----- ENTRIES SUPPLIED
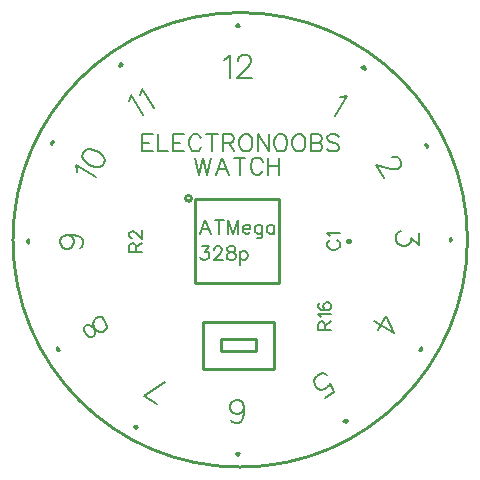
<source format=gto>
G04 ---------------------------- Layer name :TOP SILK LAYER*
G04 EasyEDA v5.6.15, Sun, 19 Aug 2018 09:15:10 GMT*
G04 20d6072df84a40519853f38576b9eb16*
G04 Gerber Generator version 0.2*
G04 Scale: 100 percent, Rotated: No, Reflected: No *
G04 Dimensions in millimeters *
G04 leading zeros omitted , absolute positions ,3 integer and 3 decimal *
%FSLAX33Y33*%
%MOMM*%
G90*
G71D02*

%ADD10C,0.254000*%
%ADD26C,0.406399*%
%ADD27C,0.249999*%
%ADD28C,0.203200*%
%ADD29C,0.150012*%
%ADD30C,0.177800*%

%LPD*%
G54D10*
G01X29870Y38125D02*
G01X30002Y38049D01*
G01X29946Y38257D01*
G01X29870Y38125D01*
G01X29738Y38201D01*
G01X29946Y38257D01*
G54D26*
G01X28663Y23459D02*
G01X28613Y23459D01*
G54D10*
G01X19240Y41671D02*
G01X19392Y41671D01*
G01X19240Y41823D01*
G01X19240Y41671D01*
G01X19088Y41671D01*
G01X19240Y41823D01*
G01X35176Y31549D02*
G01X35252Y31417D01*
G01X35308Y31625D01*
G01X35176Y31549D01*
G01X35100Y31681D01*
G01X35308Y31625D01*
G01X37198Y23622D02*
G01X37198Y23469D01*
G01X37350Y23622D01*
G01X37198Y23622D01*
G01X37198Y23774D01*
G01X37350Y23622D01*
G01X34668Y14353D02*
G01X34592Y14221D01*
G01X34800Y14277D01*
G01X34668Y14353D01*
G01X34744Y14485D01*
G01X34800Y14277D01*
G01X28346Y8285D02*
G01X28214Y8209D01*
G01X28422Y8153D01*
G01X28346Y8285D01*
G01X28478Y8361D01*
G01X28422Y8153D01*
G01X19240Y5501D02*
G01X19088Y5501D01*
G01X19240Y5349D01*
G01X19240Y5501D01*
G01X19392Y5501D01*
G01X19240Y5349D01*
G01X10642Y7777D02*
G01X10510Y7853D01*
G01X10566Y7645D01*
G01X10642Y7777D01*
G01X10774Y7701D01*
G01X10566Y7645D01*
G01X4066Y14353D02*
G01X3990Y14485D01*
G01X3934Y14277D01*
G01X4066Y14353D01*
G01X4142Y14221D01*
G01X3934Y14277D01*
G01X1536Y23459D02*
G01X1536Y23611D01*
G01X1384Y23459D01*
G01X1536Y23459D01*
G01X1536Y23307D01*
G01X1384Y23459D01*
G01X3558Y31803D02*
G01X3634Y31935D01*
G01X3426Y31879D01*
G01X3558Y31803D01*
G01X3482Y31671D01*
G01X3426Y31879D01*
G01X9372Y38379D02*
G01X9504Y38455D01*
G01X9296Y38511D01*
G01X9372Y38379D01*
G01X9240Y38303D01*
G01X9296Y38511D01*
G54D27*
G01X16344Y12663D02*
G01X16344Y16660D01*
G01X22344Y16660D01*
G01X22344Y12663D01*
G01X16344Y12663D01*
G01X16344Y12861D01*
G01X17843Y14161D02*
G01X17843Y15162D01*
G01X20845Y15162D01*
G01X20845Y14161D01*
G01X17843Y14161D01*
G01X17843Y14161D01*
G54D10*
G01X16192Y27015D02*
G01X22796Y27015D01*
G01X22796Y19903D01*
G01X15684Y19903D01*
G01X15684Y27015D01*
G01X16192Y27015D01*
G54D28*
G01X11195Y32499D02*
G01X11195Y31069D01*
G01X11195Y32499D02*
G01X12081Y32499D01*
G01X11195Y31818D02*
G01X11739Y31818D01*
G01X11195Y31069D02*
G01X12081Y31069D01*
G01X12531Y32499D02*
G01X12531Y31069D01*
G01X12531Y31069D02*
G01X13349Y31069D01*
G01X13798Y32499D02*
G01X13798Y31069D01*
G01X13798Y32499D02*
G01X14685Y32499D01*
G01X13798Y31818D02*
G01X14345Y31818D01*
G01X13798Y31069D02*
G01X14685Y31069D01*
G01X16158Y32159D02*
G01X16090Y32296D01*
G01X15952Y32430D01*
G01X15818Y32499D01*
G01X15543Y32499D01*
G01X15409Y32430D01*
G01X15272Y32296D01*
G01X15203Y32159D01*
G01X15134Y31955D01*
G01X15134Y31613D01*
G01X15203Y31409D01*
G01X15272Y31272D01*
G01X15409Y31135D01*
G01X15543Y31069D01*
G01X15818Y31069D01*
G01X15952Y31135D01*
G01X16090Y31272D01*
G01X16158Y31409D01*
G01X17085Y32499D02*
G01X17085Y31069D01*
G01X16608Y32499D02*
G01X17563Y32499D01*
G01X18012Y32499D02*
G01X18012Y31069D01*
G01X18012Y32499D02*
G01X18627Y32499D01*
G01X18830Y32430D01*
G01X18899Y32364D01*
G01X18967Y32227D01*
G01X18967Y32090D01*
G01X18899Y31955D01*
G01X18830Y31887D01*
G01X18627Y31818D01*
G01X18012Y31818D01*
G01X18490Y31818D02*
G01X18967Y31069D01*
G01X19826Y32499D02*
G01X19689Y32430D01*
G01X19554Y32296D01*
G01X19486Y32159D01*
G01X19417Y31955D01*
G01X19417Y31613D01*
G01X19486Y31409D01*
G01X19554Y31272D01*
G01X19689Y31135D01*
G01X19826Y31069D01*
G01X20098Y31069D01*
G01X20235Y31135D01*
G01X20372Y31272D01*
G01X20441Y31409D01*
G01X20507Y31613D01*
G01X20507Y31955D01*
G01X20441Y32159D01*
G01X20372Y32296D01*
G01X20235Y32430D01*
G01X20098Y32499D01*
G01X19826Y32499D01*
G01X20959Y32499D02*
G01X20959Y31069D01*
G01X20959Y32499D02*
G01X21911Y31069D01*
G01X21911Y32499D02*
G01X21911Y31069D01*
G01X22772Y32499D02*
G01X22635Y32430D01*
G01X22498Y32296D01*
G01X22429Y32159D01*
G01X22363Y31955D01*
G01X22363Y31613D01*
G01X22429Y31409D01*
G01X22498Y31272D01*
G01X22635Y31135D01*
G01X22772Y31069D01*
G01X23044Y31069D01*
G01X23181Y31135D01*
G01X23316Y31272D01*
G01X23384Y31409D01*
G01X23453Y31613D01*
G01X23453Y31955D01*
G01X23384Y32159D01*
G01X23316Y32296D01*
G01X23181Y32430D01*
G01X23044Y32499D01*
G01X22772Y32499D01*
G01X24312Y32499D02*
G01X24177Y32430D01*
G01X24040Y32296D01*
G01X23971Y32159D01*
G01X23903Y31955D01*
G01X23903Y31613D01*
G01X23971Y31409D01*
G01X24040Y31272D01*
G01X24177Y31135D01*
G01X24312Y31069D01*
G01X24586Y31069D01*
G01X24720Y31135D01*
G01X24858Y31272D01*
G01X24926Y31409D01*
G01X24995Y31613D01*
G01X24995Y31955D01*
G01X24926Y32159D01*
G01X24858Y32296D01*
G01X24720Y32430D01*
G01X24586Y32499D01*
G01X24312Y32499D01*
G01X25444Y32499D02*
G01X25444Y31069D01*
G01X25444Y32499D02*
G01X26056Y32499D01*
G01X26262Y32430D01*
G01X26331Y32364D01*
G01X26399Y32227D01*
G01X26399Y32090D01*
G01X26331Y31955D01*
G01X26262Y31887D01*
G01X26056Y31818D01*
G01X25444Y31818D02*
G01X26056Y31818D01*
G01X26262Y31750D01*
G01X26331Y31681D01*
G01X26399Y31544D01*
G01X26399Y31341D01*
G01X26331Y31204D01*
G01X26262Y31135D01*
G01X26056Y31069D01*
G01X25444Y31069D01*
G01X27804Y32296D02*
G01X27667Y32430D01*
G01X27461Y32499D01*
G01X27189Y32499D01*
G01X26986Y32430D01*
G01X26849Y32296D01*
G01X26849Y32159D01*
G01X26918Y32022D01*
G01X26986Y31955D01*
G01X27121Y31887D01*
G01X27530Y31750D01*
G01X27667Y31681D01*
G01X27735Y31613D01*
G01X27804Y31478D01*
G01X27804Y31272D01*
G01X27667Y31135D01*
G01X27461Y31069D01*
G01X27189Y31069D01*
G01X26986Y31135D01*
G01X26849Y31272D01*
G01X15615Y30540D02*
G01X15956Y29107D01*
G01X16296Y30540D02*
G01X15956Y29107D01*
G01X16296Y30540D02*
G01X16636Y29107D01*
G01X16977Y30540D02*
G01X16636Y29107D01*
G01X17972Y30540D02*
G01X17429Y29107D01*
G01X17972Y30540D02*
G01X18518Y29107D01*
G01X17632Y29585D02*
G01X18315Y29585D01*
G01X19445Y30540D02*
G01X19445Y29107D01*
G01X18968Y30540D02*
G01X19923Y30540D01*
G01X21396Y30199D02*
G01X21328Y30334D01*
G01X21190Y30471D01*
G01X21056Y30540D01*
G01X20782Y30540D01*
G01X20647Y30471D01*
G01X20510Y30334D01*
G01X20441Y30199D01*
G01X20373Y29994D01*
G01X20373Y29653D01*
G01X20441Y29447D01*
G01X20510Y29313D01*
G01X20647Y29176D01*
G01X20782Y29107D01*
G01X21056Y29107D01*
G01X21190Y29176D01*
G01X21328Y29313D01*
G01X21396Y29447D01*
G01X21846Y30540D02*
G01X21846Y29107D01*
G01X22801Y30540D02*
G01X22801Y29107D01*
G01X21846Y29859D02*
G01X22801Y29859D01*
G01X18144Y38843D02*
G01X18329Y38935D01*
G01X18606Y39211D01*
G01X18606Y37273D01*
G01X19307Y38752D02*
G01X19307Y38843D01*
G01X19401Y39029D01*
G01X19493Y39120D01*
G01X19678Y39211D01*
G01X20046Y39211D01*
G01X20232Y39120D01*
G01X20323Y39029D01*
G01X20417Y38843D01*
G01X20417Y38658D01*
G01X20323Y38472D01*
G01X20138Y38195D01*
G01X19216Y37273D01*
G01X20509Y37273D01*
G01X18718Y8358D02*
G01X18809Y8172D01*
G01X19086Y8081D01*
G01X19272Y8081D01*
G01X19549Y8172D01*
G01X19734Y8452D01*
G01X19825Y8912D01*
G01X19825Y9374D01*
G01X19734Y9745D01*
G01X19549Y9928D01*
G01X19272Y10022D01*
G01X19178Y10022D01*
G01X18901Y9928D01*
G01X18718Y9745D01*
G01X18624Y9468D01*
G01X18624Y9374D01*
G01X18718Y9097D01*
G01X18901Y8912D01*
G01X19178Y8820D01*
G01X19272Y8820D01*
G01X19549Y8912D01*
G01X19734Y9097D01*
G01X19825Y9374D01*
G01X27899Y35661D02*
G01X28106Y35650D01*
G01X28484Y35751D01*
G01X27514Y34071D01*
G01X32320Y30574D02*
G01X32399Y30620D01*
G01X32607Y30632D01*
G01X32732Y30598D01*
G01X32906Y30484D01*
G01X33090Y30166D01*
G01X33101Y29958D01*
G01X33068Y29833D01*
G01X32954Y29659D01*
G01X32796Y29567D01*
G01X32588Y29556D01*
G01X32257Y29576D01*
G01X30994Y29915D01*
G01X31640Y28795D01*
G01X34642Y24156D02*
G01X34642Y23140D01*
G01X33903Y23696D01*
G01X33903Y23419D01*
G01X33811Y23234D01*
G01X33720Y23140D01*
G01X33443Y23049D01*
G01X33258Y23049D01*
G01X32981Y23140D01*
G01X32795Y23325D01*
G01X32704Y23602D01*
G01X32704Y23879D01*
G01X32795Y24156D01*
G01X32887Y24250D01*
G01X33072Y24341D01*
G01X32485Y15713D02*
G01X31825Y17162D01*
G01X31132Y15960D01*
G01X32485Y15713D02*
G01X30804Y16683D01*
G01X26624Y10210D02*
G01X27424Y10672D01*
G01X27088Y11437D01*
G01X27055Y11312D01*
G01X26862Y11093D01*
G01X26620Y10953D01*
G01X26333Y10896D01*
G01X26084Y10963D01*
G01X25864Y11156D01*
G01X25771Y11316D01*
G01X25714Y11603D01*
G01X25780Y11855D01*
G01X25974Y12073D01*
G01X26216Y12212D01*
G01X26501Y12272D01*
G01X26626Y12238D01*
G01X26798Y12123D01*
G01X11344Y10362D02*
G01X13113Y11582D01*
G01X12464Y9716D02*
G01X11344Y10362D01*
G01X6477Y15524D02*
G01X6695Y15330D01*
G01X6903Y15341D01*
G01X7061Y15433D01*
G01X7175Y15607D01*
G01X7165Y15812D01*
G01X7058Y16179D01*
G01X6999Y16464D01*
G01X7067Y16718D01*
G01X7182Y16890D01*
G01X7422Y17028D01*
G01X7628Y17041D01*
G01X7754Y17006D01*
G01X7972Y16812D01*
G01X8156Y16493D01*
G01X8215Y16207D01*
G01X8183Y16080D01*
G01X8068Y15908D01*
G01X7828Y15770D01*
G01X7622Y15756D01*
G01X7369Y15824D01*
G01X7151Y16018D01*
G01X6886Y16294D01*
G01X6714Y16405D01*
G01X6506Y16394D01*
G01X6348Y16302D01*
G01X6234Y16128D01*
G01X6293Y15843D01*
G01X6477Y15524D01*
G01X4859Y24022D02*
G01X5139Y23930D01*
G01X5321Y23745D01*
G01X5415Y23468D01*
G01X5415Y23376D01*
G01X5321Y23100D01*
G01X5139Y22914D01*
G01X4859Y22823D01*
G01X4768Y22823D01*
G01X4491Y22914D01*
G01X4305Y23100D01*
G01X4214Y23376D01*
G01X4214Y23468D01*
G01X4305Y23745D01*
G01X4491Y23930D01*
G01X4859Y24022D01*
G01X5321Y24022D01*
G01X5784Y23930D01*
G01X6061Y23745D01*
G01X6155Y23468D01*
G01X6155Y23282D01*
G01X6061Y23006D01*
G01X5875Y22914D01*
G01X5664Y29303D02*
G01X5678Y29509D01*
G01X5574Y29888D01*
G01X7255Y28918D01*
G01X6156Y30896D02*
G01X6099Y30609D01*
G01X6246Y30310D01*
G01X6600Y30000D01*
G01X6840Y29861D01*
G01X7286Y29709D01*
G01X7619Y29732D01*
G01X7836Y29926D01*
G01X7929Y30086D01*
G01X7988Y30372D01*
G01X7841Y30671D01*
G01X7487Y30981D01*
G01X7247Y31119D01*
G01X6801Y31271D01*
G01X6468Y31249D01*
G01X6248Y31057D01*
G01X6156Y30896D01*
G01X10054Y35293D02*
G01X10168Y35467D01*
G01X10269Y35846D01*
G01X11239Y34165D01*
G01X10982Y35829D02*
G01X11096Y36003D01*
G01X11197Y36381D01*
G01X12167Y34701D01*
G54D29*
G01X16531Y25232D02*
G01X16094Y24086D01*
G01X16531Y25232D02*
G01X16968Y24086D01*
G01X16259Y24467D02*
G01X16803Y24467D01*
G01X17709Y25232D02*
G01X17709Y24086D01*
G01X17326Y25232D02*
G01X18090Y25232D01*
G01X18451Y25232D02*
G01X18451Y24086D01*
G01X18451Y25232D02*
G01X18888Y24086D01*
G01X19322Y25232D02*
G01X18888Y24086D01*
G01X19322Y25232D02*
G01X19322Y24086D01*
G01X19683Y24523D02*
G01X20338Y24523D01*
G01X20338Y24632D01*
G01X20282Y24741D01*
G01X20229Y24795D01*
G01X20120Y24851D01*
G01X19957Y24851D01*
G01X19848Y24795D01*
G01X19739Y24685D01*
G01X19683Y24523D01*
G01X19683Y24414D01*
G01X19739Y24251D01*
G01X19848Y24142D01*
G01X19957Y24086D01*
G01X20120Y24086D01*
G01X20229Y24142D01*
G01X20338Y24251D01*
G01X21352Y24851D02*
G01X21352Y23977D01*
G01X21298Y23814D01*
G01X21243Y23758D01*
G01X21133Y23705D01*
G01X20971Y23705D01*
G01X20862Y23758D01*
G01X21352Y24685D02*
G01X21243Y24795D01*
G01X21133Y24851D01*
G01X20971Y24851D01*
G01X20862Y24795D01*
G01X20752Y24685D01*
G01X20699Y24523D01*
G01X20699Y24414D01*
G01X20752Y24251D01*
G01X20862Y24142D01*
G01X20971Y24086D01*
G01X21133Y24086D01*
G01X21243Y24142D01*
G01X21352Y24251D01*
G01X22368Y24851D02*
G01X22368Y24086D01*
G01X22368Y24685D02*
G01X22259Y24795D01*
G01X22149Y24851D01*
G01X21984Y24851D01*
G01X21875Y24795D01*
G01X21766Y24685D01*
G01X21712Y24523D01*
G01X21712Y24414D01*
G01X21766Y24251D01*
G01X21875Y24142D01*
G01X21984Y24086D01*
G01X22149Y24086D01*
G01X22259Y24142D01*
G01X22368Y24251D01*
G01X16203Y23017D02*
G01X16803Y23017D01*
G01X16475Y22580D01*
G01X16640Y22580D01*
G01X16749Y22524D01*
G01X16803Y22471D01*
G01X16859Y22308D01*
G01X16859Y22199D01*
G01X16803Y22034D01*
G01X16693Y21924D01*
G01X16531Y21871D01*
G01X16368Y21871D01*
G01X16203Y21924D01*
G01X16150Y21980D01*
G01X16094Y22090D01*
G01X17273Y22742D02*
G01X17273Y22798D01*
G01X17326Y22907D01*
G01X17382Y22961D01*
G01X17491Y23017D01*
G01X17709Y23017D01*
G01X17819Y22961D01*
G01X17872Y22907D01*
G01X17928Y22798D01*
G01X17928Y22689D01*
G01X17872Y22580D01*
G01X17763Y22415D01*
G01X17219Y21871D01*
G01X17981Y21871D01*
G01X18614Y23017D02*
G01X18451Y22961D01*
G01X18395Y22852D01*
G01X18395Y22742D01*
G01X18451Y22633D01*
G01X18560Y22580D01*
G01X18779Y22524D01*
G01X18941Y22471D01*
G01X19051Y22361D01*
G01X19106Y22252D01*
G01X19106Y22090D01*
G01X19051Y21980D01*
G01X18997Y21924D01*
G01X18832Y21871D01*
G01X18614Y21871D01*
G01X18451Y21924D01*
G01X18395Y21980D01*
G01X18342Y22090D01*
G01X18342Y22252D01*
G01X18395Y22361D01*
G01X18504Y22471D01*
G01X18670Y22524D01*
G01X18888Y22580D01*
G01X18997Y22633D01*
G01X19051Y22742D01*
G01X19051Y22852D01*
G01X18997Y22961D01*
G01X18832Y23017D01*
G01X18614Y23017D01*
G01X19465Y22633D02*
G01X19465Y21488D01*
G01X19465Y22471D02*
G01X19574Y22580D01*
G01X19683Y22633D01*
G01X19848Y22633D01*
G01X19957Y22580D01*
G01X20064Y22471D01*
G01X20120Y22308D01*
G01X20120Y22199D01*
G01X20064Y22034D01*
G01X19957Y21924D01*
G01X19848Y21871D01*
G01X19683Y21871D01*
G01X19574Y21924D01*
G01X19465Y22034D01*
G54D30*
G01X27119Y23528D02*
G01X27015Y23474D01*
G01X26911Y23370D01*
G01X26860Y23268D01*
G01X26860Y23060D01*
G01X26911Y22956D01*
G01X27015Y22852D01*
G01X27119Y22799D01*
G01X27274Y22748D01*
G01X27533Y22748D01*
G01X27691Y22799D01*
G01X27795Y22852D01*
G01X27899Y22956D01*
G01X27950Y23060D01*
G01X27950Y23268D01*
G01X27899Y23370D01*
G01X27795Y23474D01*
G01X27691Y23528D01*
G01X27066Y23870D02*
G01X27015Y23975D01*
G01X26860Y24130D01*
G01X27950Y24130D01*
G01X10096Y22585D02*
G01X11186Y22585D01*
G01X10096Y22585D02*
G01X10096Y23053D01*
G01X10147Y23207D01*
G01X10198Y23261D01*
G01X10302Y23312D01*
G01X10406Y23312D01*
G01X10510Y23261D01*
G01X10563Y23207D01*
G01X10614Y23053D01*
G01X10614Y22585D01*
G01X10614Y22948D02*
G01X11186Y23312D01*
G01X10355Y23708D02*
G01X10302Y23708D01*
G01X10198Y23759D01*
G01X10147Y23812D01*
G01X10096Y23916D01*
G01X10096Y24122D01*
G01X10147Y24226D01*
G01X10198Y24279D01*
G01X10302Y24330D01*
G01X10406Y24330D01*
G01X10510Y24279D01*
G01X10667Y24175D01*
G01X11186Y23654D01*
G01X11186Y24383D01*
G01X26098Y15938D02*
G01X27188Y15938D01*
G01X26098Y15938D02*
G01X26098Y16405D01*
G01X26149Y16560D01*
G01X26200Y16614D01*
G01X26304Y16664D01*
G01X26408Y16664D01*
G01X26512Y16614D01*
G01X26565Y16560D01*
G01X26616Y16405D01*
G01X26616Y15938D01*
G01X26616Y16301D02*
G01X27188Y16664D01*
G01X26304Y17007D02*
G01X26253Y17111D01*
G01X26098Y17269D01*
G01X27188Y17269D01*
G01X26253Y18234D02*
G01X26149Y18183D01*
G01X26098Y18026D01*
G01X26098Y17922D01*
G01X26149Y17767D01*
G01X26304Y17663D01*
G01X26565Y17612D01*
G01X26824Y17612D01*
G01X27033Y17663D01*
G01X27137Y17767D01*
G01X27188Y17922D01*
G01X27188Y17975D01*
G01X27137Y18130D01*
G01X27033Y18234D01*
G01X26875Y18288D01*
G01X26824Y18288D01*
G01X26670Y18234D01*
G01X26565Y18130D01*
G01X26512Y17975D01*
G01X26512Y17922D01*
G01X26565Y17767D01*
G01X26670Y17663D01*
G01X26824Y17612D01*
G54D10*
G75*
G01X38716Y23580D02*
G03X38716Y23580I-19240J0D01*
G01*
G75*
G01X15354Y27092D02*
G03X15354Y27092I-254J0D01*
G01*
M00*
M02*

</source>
----------
(REQUIREMENT): Look above for the line with "G01X16531Y21871D01*" and the line with "G01X27274Y22748D01*"; transcribe both and all lines in between, exactly, and nothing else.

(RESPONSE AREA):
G01X16531Y21871D01*
G01X16368Y21871D01*
G01X16203Y21924D01*
G01X16150Y21980D01*
G01X16094Y22090D01*
G01X17273Y22742D02*
G01X17273Y22798D01*
G01X17326Y22907D01*
G01X17382Y22961D01*
G01X17491Y23017D01*
G01X17709Y23017D01*
G01X17819Y22961D01*
G01X17872Y22907D01*
G01X17928Y22798D01*
G01X17928Y22689D01*
G01X17872Y22580D01*
G01X17763Y22415D01*
G01X17219Y21871D01*
G01X17981Y21871D01*
G01X18614Y23017D02*
G01X18451Y22961D01*
G01X18395Y22852D01*
G01X18395Y22742D01*
G01X18451Y22633D01*
G01X18560Y22580D01*
G01X18779Y22524D01*
G01X18941Y22471D01*
G01X19051Y22361D01*
G01X19106Y22252D01*
G01X19106Y22090D01*
G01X19051Y21980D01*
G01X18997Y21924D01*
G01X18832Y21871D01*
G01X18614Y21871D01*
G01X18451Y21924D01*
G01X18395Y21980D01*
G01X18342Y22090D01*
G01X18342Y22252D01*
G01X18395Y22361D01*
G01X18504Y22471D01*
G01X18670Y22524D01*
G01X18888Y22580D01*
G01X18997Y22633D01*
G01X19051Y22742D01*
G01X19051Y22852D01*
G01X18997Y22961D01*
G01X18832Y23017D01*
G01X18614Y23017D01*
G01X19465Y22633D02*
G01X19465Y21488D01*
G01X19465Y22471D02*
G01X19574Y22580D01*
G01X19683Y22633D01*
G01X19848Y22633D01*
G01X19957Y22580D01*
G01X20064Y22471D01*
G01X20120Y22308D01*
G01X20120Y22199D01*
G01X20064Y22034D01*
G01X19957Y21924D01*
G01X19848Y21871D01*
G01X19683Y21871D01*
G01X19574Y21924D01*
G01X19465Y22034D01*
G54D30*
G01X27119Y23528D02*
G01X27015Y23474D01*
G01X26911Y23370D01*
G01X26860Y23268D01*
G01X26860Y23060D01*
G01X26911Y22956D01*
G01X27015Y22852D01*
G01X27119Y22799D01*
G01X27274Y22748D01*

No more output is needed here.